Kamut: An ancient grain that's enjoying a modern comeback
Kamut is a type of wheat characterized by its larger kernels (twice the size of normal wheat) and nutty sweet, almost buttery grain flavor. Though still an underrated and underused grain, it's known as the "high-energy wheat" because it packs a delicious protein punch with impressive levels of healthy fatty acids.
Though the grains are now seeded and scattered all over the U.S., their history shows that the existence of the glanced-over grain is sort of a miracle.
The story dates back to a time following WWII, when a U.S. airman was said to have taken a handful of the grains from a stone box (some say tomb) near Dashare, Egypt. The small handful was then brought to the States, where the airman handed the grains off to a friend who then mailed them off to his father, a wheat farmer in Montana.
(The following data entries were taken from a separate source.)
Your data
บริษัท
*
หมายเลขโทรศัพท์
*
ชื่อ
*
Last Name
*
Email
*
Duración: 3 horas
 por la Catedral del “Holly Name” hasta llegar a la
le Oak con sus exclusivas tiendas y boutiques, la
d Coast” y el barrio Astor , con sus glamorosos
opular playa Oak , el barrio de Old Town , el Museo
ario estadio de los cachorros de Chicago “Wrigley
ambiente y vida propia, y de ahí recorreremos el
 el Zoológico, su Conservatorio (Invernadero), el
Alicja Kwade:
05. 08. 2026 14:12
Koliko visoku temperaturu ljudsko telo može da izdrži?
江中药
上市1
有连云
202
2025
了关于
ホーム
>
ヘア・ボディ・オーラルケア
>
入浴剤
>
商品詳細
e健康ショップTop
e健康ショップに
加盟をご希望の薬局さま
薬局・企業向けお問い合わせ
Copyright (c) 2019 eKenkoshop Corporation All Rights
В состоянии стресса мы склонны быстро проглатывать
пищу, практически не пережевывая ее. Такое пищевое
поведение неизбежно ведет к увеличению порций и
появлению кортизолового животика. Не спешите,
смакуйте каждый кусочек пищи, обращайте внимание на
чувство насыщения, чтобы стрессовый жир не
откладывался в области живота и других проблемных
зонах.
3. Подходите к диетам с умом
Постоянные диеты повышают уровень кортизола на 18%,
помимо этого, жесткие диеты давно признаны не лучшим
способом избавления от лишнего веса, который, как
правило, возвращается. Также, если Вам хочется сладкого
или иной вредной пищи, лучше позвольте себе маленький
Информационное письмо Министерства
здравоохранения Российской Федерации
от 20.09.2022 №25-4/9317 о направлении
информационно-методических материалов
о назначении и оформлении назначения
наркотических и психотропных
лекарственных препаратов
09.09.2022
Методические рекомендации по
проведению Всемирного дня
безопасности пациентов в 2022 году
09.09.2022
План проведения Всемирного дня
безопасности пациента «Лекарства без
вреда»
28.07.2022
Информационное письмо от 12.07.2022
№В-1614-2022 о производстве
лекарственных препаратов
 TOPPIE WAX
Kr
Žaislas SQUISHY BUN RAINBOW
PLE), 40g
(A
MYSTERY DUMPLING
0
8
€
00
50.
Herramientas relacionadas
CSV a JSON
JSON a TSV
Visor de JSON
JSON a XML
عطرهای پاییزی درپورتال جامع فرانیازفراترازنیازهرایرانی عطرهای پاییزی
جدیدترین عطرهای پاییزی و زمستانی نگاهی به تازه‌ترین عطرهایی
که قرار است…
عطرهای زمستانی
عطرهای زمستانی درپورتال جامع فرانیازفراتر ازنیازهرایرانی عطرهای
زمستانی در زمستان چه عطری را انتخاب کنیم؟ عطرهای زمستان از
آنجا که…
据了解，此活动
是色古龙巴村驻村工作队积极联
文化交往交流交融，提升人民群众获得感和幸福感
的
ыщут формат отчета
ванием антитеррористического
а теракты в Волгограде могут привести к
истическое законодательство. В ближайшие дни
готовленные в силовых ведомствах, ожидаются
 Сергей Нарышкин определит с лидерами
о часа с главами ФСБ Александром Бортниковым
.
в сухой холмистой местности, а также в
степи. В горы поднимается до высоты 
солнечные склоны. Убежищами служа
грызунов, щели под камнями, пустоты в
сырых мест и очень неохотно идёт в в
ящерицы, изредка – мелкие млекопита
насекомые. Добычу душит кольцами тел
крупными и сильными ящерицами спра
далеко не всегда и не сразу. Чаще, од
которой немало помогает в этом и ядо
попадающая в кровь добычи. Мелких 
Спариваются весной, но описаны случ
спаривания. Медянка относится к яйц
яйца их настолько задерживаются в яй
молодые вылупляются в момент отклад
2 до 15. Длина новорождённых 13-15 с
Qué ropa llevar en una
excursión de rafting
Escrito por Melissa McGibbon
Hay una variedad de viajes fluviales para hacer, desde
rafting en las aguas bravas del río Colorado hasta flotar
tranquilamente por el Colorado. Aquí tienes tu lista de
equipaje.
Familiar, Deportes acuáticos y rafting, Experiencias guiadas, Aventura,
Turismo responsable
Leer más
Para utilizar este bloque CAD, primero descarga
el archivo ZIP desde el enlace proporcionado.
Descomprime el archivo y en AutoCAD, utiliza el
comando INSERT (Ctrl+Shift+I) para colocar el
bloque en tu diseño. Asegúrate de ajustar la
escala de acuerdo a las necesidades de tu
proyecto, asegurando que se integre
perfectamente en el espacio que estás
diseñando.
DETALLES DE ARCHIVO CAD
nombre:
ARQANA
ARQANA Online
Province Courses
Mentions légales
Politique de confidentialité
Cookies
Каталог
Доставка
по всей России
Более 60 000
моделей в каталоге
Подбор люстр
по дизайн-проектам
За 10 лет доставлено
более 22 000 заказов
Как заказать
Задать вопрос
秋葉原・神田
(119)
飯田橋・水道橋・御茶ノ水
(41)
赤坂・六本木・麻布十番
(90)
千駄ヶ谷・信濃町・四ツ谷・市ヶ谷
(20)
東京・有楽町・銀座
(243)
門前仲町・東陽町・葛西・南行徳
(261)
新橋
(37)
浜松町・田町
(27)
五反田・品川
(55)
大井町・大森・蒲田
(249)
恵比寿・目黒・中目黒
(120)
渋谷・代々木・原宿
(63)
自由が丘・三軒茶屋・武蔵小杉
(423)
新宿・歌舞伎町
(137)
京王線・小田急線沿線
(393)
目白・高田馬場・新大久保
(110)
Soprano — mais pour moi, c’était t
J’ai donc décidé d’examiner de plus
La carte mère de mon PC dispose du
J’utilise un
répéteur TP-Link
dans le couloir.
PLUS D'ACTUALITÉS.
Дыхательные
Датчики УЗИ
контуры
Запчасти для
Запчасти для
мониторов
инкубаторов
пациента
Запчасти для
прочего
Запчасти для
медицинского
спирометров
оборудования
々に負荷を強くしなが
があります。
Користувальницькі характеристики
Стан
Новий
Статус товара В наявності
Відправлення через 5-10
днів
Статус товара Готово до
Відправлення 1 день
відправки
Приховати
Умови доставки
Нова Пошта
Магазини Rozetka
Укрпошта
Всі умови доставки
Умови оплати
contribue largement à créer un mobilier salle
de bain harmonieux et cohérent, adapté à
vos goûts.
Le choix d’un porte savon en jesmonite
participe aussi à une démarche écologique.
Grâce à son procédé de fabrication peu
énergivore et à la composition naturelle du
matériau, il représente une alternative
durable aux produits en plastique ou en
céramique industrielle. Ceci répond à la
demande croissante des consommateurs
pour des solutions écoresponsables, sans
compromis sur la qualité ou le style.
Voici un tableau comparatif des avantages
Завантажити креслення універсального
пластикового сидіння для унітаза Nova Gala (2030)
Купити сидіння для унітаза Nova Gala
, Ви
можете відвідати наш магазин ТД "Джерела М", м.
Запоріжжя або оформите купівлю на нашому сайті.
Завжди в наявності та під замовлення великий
The grains were planted and harvested to be shown off at a local fair. From then on, the grain kernels were rumored to be a novelty from an Egyptian tomb; thus Kamut acquired the name “King Tut’s Wheat.” The grain was later revived to stay in 1977 by T. Mack Quinn and his son Bob, who named the kernels “Kamut,” Egyptian for wheat.
Kamut flour is now used to bake denser breads, crackers, and pastries. But I personally love the kernels as a filling topping for tossed salads or a texture and protein addition to soups and stews.